My advice to converts who struggle with letting go is to simply take it slowly. Islam was revealed over the course of 32 years, you’re not going to perfect it immediately. I advise the following steps:
- Reduce or eliminate any gift buying. Of course it is natural that during a time when people are giving gifts that you will want to give to them. Being generous and giving is definitely a part of Islam, but we have to do it in a proper fashion. Tell friends and family that you would like for them to respect your new faith by not giving you gifts. If this will cause problems or make your parents feel disrespected then I believe it is within the command to honor one’s parents to maintain a non-religious action to keep them happy.
- Explain to any non-Muslim family members what you are doing. Tell them that you love them and that you respect their religion and you ask them to respect yours. Explain that in Islam we do not believe that Jesus (AS) is God or the Son of God and that means you will not be celebrating Christmas as a Muslim in the same way you did before.
- Eliminate all Shirk from your life. Any reference to Jesus (AS) as anything greater than a Prophet must be wholly rejected. That means that you refuse to sing any Christmas songs or participate in anything that has anything to do with calling Jesus the son of God.
- Stop decorating. This can also be done in stages.

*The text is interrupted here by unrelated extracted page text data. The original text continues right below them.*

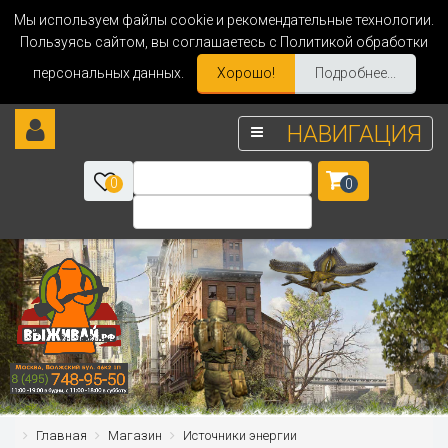
Мы используем файлы cookie и рекомендательные технологии.
Пользуясь сайтом, вы соглашаетесь с Политикой обработки
персональных данных.
Хорошо!
Подробнее...
НАВИГАЦИЯ
0
0
Главная
Магазин
Источники энергии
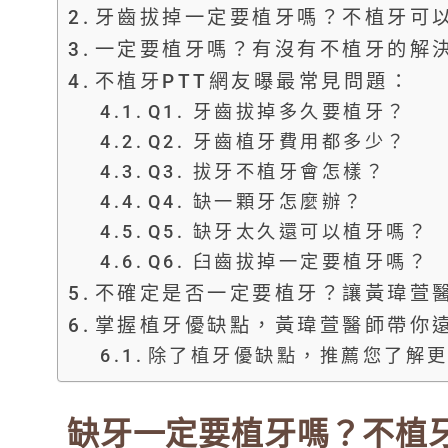
牙齒拔掉一定要植牙嗎？不植牙可
一定要植牙嗎？有沒有不植牙的解
不植牙PTT網友曝最常見問題：
Q1. 牙齒拔掉多久要植牙？
Q2. 牙齒植牙費用都多少？
Q3. 拔牙不植牙會怎樣？
Q4. 缺一顆牙怎麼辦？
Q5. 缺牙太久還可以植牙嗎？
Q6. 臼齒拔掉一定要植牙嗎？
不確定是否一定要植牙？讓黃瑋萱
掌握植牙優缺點，黃瑋萱醫師帶你
除了植牙優缺點，推薦您了解
缺牙一定要植牙嗎？不植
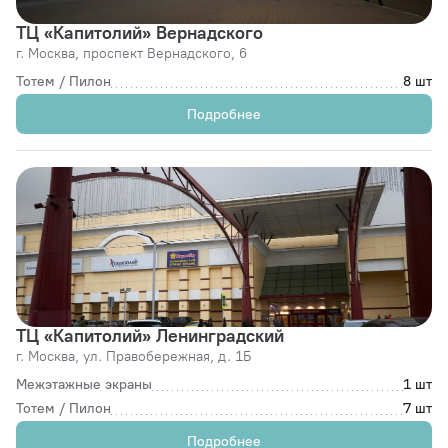
ТЦ «Капитолий» Вернадского
г. Москва,
проспект Вернадского, 6
Тотем / Пилон
8 шт
Подробнее
ТЦ «Капитолий» Ленинградский
г. Москва,
ул. Правобережная, д. 1Б
Межэтажные экраны
1 шт
Тотем / Пилон
7 шт
Подробнее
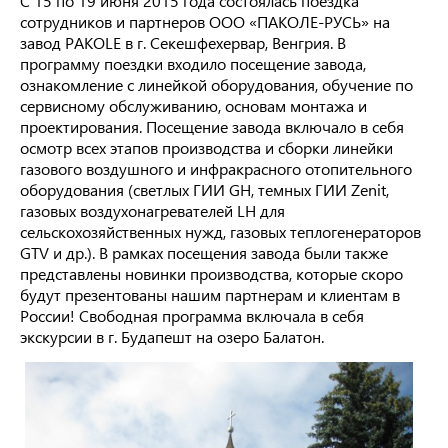
С 15 по 19 июня 2015 года состоялась поездка
сотрудников и партнеров ООО «ПАКОЛЕ-РУСЬ» на
завод PAKOLE в г. Секешфехервар, Венгрия. В
программу поездки входило посещение завода,
ознакомление с линейкой оборудования, обучение по
сервисному обслуживанию, основам монтажа и
проектирования. Посещение завода включало в себя
осмотр всех этапов производства и сборки линейки
газового воздушного и инфракрасного отопительного
оборудования (светлых ГИИ GH, темных ГИИ Zenit,
газовых воздухонагревателей LH для
сельскохозяйственных нужд, газовых теплогенераторов
GTV и др.). В рамках посещения завода были также
представлены новинки производства, которые скоро
будут презентованы нашим партнерам и клиентам в
России! Свободная программа включала в себя
экскурсии в г. Будапешт на озеро Балатон.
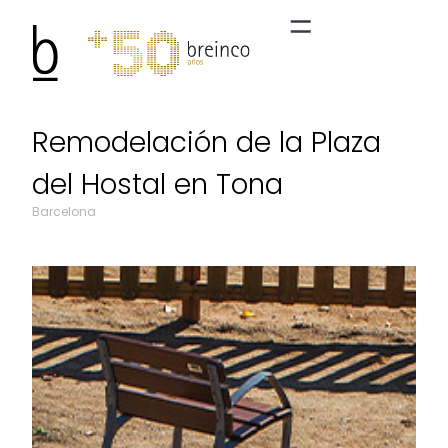
Remodelación de la Plaza
del Hostal en Tona
Barcelona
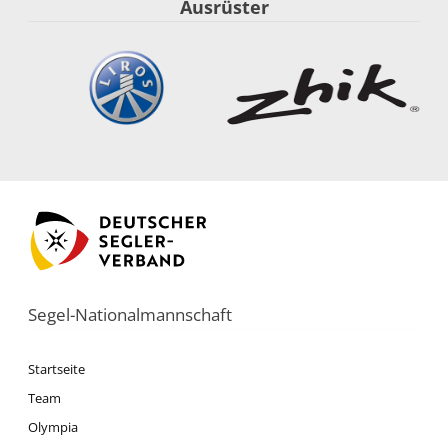
Ausrüster
Segel-Nationalmannschaft
Startseite
Team
Olympia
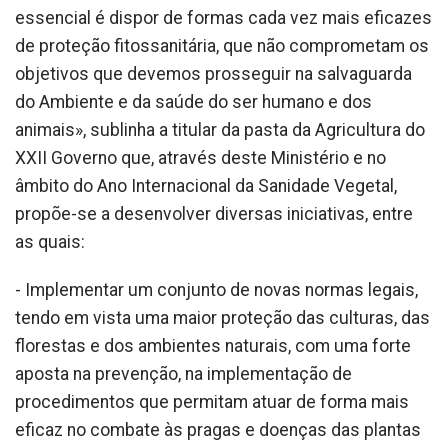
essencial é dispor de formas cada vez mais eficazes
de proteção fitossanitária, que não comprometam os
objetivos que devemos prosseguir na salvaguarda
do Ambiente e da saúde do ser humano e dos
animais», sublinha a titular da pasta da Agricultura do
XXII Governo que, através deste Ministério e no
âmbito do Ano Internacional da Sanidade Vegetal,
propõe-se a desenvolver diversas iniciativas, entre
as quais:
- Implementar um conjunto de novas normas legais,
tendo em vista uma maior proteção das culturas, das
florestas e dos ambientes naturais, com uma forte
aposta na prevenção, na implementação de
procedimentos que permitam atuar de forma mais
eficaz no combate às pragas e doenças das plantas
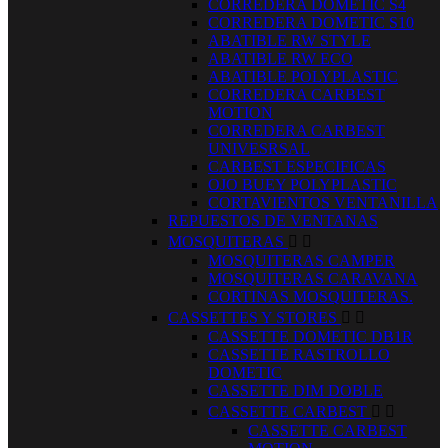
CORREDERA DOMETIC S4
CORREDERA DOMETIC S10
ABATIBLE RW STYLE
ABATIBLE RW ECO
ABATIBLE POLYPLASTIC
CORREDERA CARBEST
MOTION
CORREDERA CARBEST
UNIVESRSAL
CARBEST ESPECIFICAS
OJO BUEY POLYPLASTIC
CORTAVIENTOS VENTANILLA
REPUESTOS DE VENTANAS
MOSQUITERAS


MOSQUITERAS CAMPER
MOSQUITERAS CARAVANA
CORTINAS MOSQUITERAS.
CASSETTES Y STORES


CASSETTE DOMETIC DB1R
CASSETTE RASTROLLO
DOMETIC
CASSETTE DIM DOBLE
CASSETTE CARBEST


CASSETTE CARBEST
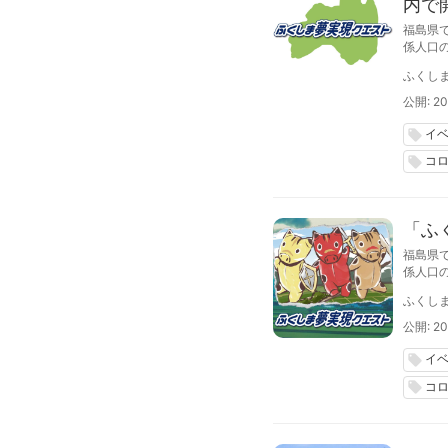
内で
福島県
係人口
アップ
ふくし
公開: 20
イ
local_offer
コ
local_offer
「ふ
福島県
係人口
圏の若
ふくし
公開: 20
イ
local_offer
コ
local_offer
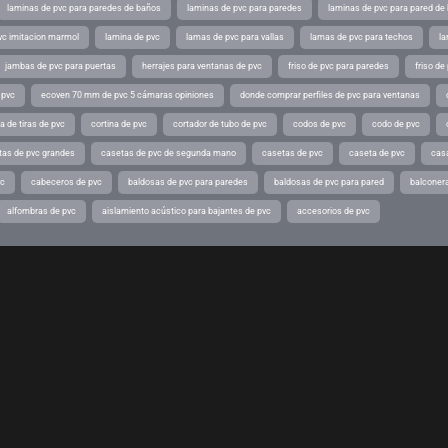
laminas de pvc para paredes de baños
laminas de pvc para paredes
laminas de pvc para pared de
vc imitacion marmol
lamina de pvc
lamas de pvc para vallas
lamas de pvc para techos
la
jambas de pvc para puertas
herrajes para ventanas de pvc
friso de pvc para paredes
friso de
 pvc
ecoven 70 mm de pvc 5 cámaras opiniones
donde comprar perfiles de pvc para ventanas
a de tiras de pvc
cortina de pvc
cortador de tubo de pvc
codos de pvc
codo de pvc
tas de pvc grandes
casetas de pvc de segunda mano
casetas de pvc
caseta de pvc
cas
vc
cabeceros de pvc
baldosas de pvc para paredes
baldosas de pvc para pared
balconer
alfombras de pvc
aislamiento acústico para bajantes de pvc
accesorios de pvc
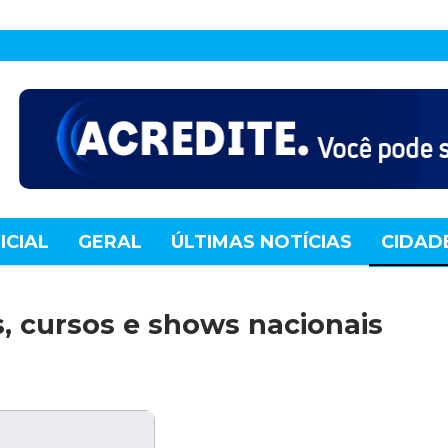
ICIAL
GERAL
ÚLTIMAS NOTÍCIAS
CIDAD
TE
MUNDO
TECNOLOGIA
VARIEDADES
s, cursos e shows nacionais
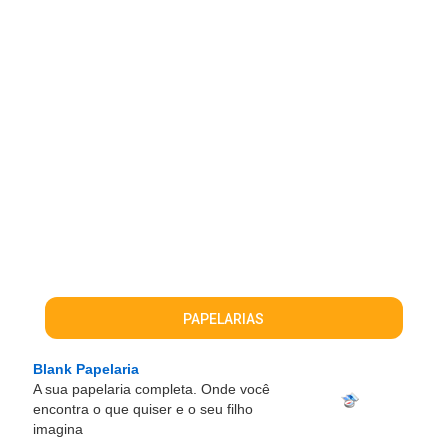
PAPELARIAS
Blank Papelaria
A sua papelaria completa. Onde você
encontra o que quiser e o seu filho
imagina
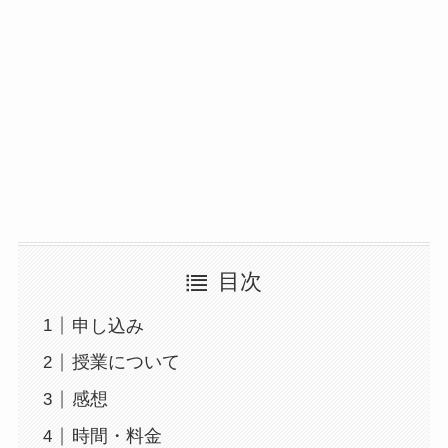
目次
申し込み
授業について
感想
時間・料金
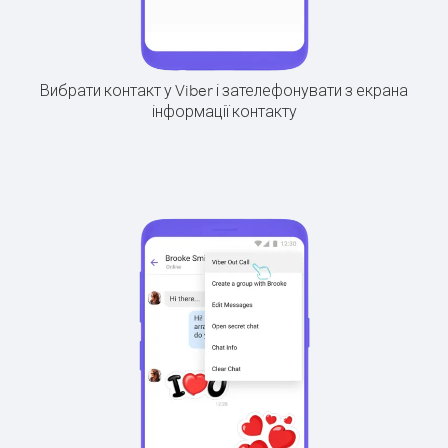
Вибрати контакт у Viber і зателефонувати з екрана
інформації контакту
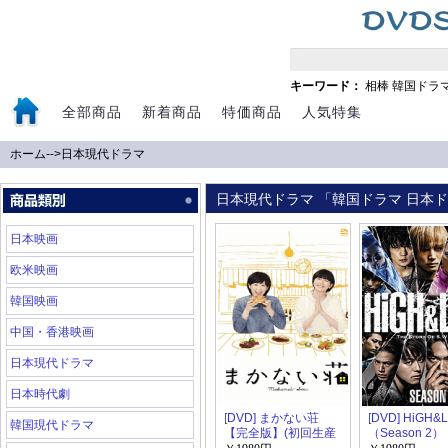
キーワード：
相棒
韓国ドラ
全部商品
新着商品
特価商品
人気特集
ホーム
-->
日本現代ドラマ
日本現代ドラマ 「韓国ドラマ 日本ドラ
日本映画
欧米映画
韓国映画
中国・香港映画
日本現代ドラマ
日本時代劇
[DVD] まかない荘
[DVD] HiGH&
韓国現代ドラマ
【完全版】(初回生産
（Season 2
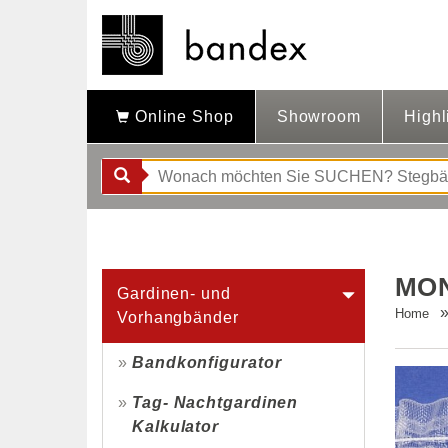
Online Shop
Showroom
Highl
MON
Gardinen- und
Home
Vorhangbänder
Bandkonfigurator
Tag- Nachtgardinen
Kalkulator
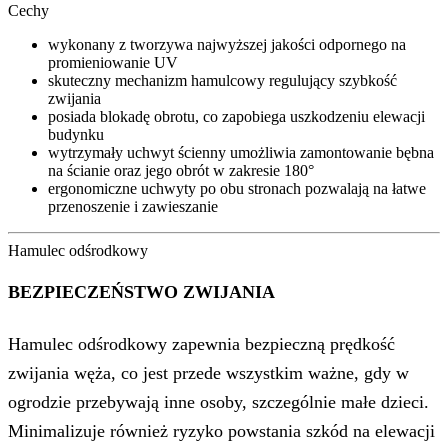
Cechy
wykonany z tworzywa najwyższej jakości odpornego na
promieniowanie UV
skuteczny mechanizm hamulcowy regulujący szybkość
zwijania
posiada blokadę obrotu, co zapobiega uszkodzeniu elewacji
budynku
wytrzymały uchwyt ścienny umożliwia zamontowanie bębna
na ścianie oraz jego obrót w zakresie 180°
ergonomiczne uchwyty po obu stronach pozwalają na łatwe
przenoszenie i zawieszanie
Hamulec odśrodkowy
BEZPIECZEŃSTWO ZWIJANIA
Hamulec odśrodkowy zapewnia bezpieczną prędkość
zwijania węża, co jest przede wszystkim ważne, gdy w
ogrodzie przebywają inne osoby, szczególnie małe dzieci.
Minimalizuje również ryzyko powstania szkód na elewacji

- Decorate for Eid ul-Adha and Eid ul-Fitr. Give gifts to your family and friends during this time invite them to dinner on these dates. This will make the elimination of Christmas and Easter from your life a far easier proposition as you are replacing them with something far better as the Eids are ordained by Allah (SWT).
Lastly, don’t be a grump! If someone says “Merry Christmas” then respond with “Happy Holidays,” “You too!” or something else positive. As Muslims we are commanded to return greetings with one that is equal or greater. If you snort back a curt “I’m not Christian!” or “I don’t celebrate!” then you’re responding to a positive greeting with something negative. That’s not sunnah!

What most of us loved about Christmas had nothing to do with the religious side of the celebration anyway. Rather, it had everything to do with the love of family and drawing closer to one another. Last year I talked about this issue with Abraham Kamara, a scholar from Al-Azhar University, who expressed very clearly, “My advice into that would be to go with them [your family], try to make them see Islam through you, through your behavior. But if you leave them, separate yourself from them totally, it’s like you’re not doing dawah.”
You cannot give this dawah if you are hard and spend all the time telling them why Christmas is wrong. Instead, let them witness the beauty of Islam by drinking and eating halal things, by being kind and by showing mercy in the way Jesus (AS) taught.